A February draft of a settlement, one that DHHR’s lawyers ultimately walked away from, would have required the health department give the ombudsman and lawyers representing the former foster children “all reasonable requests for additional data and information.” DHHR lawyers did not respond to requests for comments.
Marissa Sanders, a West Virginia foster care advocate and a foster adoptive parent, said that with currently available data she fears the severity of many problems remains unknown, like whether the state has enough foster parents for the number of children.
“We don’t even know how to make things better for kids until we know what’s happening,” Sanders said.
Senate Bill 273, the child protective services worker pay law, also requires DHHR to post federal child welfare system indicators on its existing data dashboard. But it doesn’t require the state to report the number of available foster parents, nor the number of foster parents willing to take in children with special circumstances like behavioral disabilities or medical needs.
The key piece of oversight requested in Lowry’s letter is an independent overseer, one she described as a “neutral fact-finding entity.” That unit, through court-order, would be able to conduct random testing to make sure the health department was following the settlement terms every six months.
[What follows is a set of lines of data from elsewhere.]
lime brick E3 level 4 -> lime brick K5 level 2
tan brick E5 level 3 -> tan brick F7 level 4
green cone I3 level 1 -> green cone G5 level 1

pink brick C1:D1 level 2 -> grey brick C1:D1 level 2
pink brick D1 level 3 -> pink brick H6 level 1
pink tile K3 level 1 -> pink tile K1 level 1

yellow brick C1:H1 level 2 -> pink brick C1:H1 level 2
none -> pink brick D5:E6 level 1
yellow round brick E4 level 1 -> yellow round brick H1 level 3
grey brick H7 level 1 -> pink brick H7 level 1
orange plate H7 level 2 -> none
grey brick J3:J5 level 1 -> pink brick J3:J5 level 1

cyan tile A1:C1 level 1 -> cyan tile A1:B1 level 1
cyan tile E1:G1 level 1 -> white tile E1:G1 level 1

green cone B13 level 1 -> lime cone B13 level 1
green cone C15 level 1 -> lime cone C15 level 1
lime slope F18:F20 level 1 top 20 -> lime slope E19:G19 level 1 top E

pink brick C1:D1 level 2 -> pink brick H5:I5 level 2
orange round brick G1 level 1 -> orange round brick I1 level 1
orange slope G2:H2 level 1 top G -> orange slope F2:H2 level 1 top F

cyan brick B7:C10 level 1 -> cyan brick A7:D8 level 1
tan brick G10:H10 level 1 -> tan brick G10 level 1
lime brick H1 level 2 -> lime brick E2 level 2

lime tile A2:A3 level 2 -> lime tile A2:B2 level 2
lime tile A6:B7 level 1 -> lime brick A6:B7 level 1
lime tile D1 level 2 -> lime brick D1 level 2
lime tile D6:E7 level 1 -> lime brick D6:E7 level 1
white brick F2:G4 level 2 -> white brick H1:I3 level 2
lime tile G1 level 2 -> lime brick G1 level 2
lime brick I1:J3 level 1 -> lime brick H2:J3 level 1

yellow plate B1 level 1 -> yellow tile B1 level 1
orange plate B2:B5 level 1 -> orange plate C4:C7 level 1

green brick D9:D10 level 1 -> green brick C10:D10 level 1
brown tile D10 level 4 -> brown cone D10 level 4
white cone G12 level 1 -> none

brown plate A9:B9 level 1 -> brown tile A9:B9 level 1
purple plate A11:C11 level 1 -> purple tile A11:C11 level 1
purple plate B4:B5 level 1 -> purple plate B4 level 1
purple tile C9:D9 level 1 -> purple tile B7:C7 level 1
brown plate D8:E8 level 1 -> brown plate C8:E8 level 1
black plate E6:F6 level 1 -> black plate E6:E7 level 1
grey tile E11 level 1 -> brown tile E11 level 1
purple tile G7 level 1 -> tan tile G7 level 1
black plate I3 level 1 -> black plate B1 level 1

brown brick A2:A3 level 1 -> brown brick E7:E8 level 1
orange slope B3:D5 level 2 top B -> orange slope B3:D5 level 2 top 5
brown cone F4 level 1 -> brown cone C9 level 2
During the 2023 legislative session, lawmakers expanded the investigative powers and protected the autonomy of the foster care ombudsman. While January court transcripts indicate Johnston believed the ombudsman would address oversight of DHHR, Lowry’s team said it falls short.
“It doesn’t feel like it has the teeth that we’re looking for to actually hold them accountable,” said Richard Walters, an attorney representing the children with Lowry. “And 10 years from now we’ll be in the same boat.”
Correction: A previous version of this story incorrectly said a completed bill added new credentials for state social workers. The enrolled version does not add new credentials, and in fact weakens existing ones in some circumstances.